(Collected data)

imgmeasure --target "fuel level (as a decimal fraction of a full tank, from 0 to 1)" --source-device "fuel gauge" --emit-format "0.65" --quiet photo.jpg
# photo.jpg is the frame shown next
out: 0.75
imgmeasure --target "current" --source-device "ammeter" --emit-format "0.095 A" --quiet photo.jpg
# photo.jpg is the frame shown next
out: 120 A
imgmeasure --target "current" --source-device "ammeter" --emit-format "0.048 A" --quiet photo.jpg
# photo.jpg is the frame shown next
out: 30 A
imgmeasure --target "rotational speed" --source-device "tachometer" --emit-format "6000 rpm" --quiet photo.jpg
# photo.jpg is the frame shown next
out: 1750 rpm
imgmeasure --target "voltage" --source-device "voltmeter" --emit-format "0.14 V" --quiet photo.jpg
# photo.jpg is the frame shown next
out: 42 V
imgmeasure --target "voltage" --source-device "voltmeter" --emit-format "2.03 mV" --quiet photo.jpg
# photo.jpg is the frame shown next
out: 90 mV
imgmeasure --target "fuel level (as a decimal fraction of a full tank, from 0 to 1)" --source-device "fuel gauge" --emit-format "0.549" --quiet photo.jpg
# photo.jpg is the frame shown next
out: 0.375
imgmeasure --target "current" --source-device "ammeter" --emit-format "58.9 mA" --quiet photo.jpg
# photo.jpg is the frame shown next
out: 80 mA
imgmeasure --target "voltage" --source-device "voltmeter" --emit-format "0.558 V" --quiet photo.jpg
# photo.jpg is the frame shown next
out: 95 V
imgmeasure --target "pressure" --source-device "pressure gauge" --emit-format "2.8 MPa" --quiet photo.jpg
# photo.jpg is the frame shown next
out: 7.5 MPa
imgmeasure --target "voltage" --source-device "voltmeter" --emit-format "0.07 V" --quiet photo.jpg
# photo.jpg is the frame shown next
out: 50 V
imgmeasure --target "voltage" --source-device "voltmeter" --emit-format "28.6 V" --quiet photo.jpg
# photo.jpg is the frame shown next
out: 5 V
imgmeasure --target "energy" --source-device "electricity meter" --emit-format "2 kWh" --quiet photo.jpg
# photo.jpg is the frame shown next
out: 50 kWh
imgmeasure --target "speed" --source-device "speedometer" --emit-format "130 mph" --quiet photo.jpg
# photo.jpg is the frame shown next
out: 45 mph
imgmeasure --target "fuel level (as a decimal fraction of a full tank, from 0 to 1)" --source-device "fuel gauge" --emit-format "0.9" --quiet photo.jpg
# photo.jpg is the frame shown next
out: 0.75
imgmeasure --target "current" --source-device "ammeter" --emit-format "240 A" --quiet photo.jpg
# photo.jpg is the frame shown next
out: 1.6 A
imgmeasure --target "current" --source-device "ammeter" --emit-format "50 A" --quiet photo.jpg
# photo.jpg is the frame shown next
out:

> **Work order**: List every line in the rows above that contains the string "speed", copying each such line in full.

> **Exercise response**:
imgmeasure --target "rotational speed" --source-device "tachometer" --emit-format "6000 rpm" --quiet photo.jpg
imgmeasure --target "speed" --source-device "speedometer" --emit-format "130 mph" --quiet photo.jpg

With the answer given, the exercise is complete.